Is there a difference if some-one is made redundant or takes voluntary redundancy.  My old employer has told some of their redundant employees that they can re-employ the people who took voluntary redundancy but for the people who were made take the redundancy they cannot re-employ them until a certain amount of time has passed, is this so.


----------



## Magoo (31 Aug 2005)

I don't think the means by which you become redundant makes any diffence.  

There's nothing to prevent an employer taking you back regardless of whether your redundancy was voluntary or not but it he's already paid you redundancy (as he's obliged to do by law), it must be based on the belief that no work will be avilable in the forseeable future.  

It would be odd for any employer to pay redundancy and then immediately re-hire the employee.  But it might make economic sense if some significant period elapsed before the re-hire.

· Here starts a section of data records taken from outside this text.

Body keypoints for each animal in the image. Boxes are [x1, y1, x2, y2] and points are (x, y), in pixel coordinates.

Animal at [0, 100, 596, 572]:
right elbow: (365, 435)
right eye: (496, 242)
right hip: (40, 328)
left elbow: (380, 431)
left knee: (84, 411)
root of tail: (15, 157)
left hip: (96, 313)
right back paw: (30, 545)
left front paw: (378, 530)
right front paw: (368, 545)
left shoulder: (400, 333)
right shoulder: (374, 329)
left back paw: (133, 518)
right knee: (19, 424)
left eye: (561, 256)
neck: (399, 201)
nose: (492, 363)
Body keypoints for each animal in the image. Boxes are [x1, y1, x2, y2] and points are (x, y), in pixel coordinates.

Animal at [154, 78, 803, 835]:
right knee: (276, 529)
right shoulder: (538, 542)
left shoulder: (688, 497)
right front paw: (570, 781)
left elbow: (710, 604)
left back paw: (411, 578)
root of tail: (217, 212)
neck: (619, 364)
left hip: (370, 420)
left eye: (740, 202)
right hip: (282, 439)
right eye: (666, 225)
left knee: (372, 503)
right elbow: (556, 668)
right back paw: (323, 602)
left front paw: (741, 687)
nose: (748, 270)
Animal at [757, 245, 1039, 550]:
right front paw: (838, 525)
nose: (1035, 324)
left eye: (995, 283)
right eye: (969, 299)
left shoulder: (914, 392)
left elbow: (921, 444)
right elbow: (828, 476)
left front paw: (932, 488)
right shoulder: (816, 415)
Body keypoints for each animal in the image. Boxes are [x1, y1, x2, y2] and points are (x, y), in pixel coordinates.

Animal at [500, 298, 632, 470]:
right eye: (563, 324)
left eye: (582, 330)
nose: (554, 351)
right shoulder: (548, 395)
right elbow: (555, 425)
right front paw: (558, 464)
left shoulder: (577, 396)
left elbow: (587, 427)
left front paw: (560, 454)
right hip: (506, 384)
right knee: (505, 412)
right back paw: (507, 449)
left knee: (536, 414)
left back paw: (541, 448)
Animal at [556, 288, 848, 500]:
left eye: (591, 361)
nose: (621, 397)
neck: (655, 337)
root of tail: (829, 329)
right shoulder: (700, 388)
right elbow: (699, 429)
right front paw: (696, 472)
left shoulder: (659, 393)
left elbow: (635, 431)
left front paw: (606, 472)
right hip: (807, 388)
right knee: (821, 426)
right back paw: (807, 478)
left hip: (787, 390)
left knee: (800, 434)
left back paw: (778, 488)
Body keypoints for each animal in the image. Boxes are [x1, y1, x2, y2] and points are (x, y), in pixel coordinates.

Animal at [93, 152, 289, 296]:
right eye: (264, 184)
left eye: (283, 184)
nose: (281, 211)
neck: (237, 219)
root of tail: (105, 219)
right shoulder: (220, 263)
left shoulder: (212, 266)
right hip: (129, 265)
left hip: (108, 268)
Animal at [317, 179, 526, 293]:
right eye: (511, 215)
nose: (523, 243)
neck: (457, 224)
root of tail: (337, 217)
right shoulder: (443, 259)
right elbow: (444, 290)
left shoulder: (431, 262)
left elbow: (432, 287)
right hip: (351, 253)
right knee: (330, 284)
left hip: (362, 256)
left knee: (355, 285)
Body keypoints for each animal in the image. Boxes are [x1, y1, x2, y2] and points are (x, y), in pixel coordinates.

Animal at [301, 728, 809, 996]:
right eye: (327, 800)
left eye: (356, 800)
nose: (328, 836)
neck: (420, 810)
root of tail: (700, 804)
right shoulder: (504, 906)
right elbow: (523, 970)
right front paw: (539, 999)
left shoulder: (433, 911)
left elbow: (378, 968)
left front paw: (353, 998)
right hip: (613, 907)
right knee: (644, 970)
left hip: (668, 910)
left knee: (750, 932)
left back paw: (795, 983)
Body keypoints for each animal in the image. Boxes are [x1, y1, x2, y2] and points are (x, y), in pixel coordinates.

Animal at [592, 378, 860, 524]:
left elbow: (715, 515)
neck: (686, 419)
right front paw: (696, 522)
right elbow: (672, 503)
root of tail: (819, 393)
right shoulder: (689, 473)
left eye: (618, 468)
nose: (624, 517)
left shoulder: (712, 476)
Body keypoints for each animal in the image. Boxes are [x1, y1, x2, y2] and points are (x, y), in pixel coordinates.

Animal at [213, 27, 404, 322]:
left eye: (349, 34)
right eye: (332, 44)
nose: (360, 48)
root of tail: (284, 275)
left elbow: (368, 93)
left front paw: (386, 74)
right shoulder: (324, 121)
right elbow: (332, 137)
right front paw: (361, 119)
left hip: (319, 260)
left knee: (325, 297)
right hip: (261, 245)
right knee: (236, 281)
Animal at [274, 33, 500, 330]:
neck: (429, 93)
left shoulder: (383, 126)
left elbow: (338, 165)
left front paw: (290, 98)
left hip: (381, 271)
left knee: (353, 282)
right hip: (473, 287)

The attached guide might offer some help.    
http://www.entemp.ie/employment/redundancy/guide.htm


----------



## jhegarty (31 Aug 2005)

Builder said:
			
		

> Is there a difference if some-one is made redundant or takes voluntary redundancy. My old employer has told some of their redundant employees that they can re-employ the people who took voluntary redundancy but for the people who were made take the redundancy they cannot re-employ them until a certain amount of time has passed, is this so.



sounds like company policy ... its not a legal requirement...


----------



## ClubMan (31 Aug 2005)

I seem to recall that if a redundan employee is rehired within a certain period of time then the employer cannot claim the _RP50 _60% of statutory redundancy payments from the DETE or must return it if it was already paid. Just in case that's of any relevance here...


----------



## ajapale (31 Aug 2005)

Hi Builder,

This is an interesting question. Is the employment unionised? Unions very often will object to employees returning after having been made redundant. This will have been agreed as part of the redundancy package.  Also has the company claimed back 60% statutory redundancy from the government?

I have knowledge of companies where workers were made redundant and then soon after were reemployed on different terms and contidtions. This was done in agreement with the individuals and their trade unions.

ajapale


----------



## bamocom (28 Feb 2011)

*redundancy*

hi
i am employed by a company  within a group , i am about to to be made redundant by this company, and i may have the option to work in another company in the group

my question - if i am employed by a different company in the same group,

will the redundancy  i receive and income in the new company attract an extra tax liability

rgds.


----------